M.J. : Au lieu de corriger simplement, nous nous intéressons à la santé visuelle du client et à son bien-être. Vision, confort, esthétique ; c’est un tout et nous nous retrouvons dans les valeurs de l’enseigne Atol. L’esprit coopératif d’Atol conforte notre façon d’être. Nous prenons le temps de la prise de conscience et de la confiance. Nous comprenons les besoins du client sans camper sur le reste à charge.

Comment l’offre accompagne-t-elle le bien-être visuel ?

M.J. : Le bien-être passe par du visagisme et les collections privées sont plutôt chouette. Quand on fait le choix de la coop’, c’est important de faire tourner les collections privées. Elles se vendent bien grâce à un bon rapport qualité-prix. Oneo et sa certification Origine France Garantie plaisent bien, ils apprécient la provenance et sa légèreté. Nos clients achètent "local". Notre verrier est Essilor et nous travaillons à 90% avec des produits français ou limitrophes.

Le partenariat entre Atol et Zac devrait répondre à leurs préoccupations environnementales…

M.J. : Oui, nous récoltons 4 à 6 colis par an grâce à la boîte de collecte en magasin car nous incitons les consommateurs à vider leurs tiroirs. Ils ne savent pas quoi faire de leurs anciennes lunettes. Le nouveau partenariat entre Atol et Zac est donc intéressant pour entrer sur le marché des lunettes reconditionnées.

Comment est reçue l’innovation Lexilens ?

M. J. : Nous avons de bons retours clients sur Lexilens. Je me souviens encore de cette adolescente qui était ressortie en pleurs du magasin car elle voulait absolument repartir avec les lunettes d’essai que je ne pouvais pas lui vendre. Elle était revenue les acheter plus tard et sa mère nous avait dit qu’elles avaient passé un après-midi à acheter des tas de livres dans une librairie. Ce qui ne leur était, bien sûr, jamais arrivé. C’est un bon complément aux prises en charge habituelles et nous n’avons quasiment plus de d’oppositions des orthophonistes qui ont finalement admis qu’il y avait une amélioration chez leurs patients. C’est un vrai service d’enseigne.
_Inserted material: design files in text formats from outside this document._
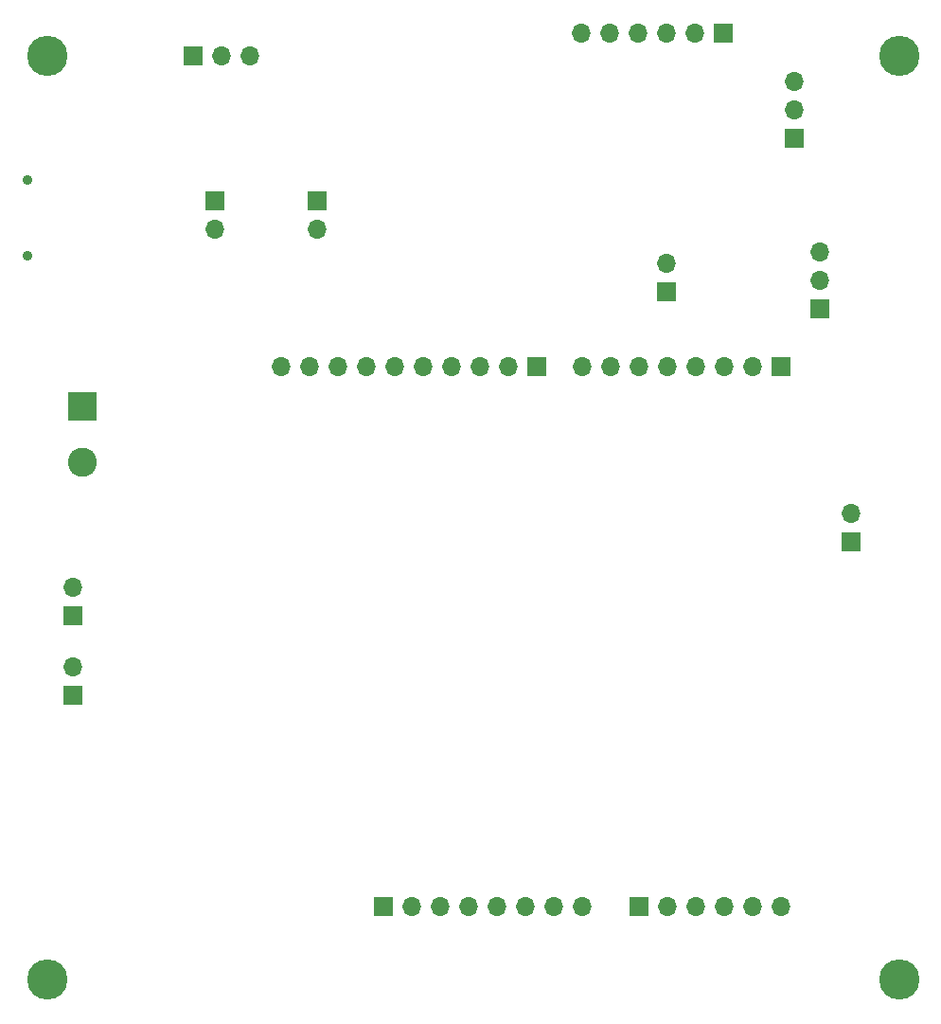
<source format=gbr>
%TF.GenerationSoftware,KiCad,Pcbnew,(6.0.9)*%
%TF.CreationDate,2025-06-16T13:19:02-07:00*%
%TF.ProjectId,STM32L4_breakout,53544d33-324c-4345-9f62-7265616b6f75,rev?*%
%TF.SameCoordinates,Original*%
%TF.FileFunction,Soldermask,Bot*%
%TF.FilePolarity,Negative*%
%FSLAX46Y46*%
G04 Gerber Fmt 4.6, Leading zero omitted, Abs format (unit mm)*
G04 Created by KiCad (PCBNEW (6.0.9)) date 2025-06-16 13:19:02*
%MOMM*%
%LPD*%
G01*
G04 APERTURE LIST*
%ADD10R,1.700000X1.700000*%
%ADD11O,1.700000X1.700000*%
%ADD12R,2.600000X2.600000*%
%ADD13C,2.600000*%
%ADD14C,3.600000*%
%ADD15C,0.900000*%
G04 APERTURE END LIST*
D10*
%TO.C,J3*%
X138218000Y-131419000D03*
D11*
X140758000Y-131419000D03*
X143298000Y-131419000D03*
X145838000Y-131419000D03*
X148378000Y-131419000D03*
X150918000Y-131419000D03*
X153458000Y-131419000D03*
X155998000Y-131419000D03*
%TD*%
D10*
%TO.C,J12*%
X121173000Y-55372000D03*
D11*
X123713000Y-55372000D03*
X126253000Y-55372000D03*
%TD*%
D10*
%TO.C,J17*%
X110490000Y-105415000D03*
D11*
X110490000Y-102875000D03*
%TD*%
D12*
%TO.C,J1*%
X111323000Y-86709000D03*
D13*
X111323000Y-91709000D03*
%TD*%
D14*
%TO.C,H4*%
X108146000Y-137909000D03*
%TD*%
D10*
%TO.C,J16*%
X110490000Y-112532000D03*
D11*
X110490000Y-109992000D03*
%TD*%
D14*
%TO.C,H3*%
X184346000Y-137909000D03*
%TD*%
D10*
%TO.C,J8*%
X163576000Y-76459000D03*
D11*
X163576000Y-73919000D03*
%TD*%
D10*
%TO.C,J2*%
X168656000Y-53340000D03*
D11*
X166116000Y-53340000D03*
X163576000Y-53340000D03*
X161036000Y-53340000D03*
X158496000Y-53340000D03*
X155956000Y-53340000D03*
%TD*%
D15*
%TO.C,SW1*%
X106393000Y-66450000D03*
X106393000Y-73250000D03*
%TD*%
D10*
%TO.C,J15*%
X180086000Y-98811000D03*
D11*
X180086000Y-96271000D03*
%TD*%
D10*
%TO.C,J4*%
X161078000Y-131419000D03*
D11*
X163618000Y-131419000D03*
X166158000Y-131419000D03*
X168698000Y-131419000D03*
X171238000Y-131419000D03*
X173778000Y-131419000D03*
%TD*%
D10*
%TO.C,J9*%
X132334000Y-68321000D03*
D11*
X132334000Y-70861000D03*
%TD*%
D10*
%TO.C,J10*%
X175006000Y-62738000D03*
D11*
X175006000Y-60198000D03*
X175006000Y-57658000D03*
%TD*%
D14*
%TO.C,H1*%
X108146000Y-55359000D03*
%TD*%
D10*
%TO.C,J13*%
X177292000Y-77978000D03*
D11*
X177292000Y-75438000D03*
X177292000Y-72898000D03*
%TD*%
D10*
%TO.C,J7*%
X123190000Y-68321000D03*
D11*
X123190000Y-70861000D03*
%TD*%
D14*
%TO.C,H2*%
X184346000Y-55359000D03*
%TD*%
D10*
%TO.C,J6*%
X173778000Y-83159000D03*
D11*
X171238000Y-83159000D03*
X168698000Y-83159000D03*
X166158000Y-83159000D03*
X163618000Y-83159000D03*
X161078000Y-83159000D03*
X158538000Y-83159000D03*
X155998000Y-83159000D03*
%TD*%
D10*
%TO.C,J5*%
X151934000Y-83159000D03*
D11*
X149394000Y-83159000D03*
X146854000Y-83159000D03*
X144314000Y-83159000D03*
X141774000Y-83159000D03*
X139234000Y-83159000D03*
X136694000Y-83159000D03*
X134154000Y-83159000D03*
X131614000Y-83159000D03*
X129074000Y-83159000D03*
%TD*%
M02*

</source>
L’offre de formation est-elle aussi un vrai service comparé à un opticien indépendant ?

M. J. : On ne pense pas toujours à se former mais Atol est là pour nous le rappeler en nous proposant des formations. En présentiel chez nous ou sur site, en e-learning ; c’est très facile. Je viens d’ailleurs d’en suivre une pour accompagner mon passage de salariée à gérante. Tout le monde est accueillant, il y a toujours quelqu’un pour nous répondre. Atol, c’est un peu comme une grande famille.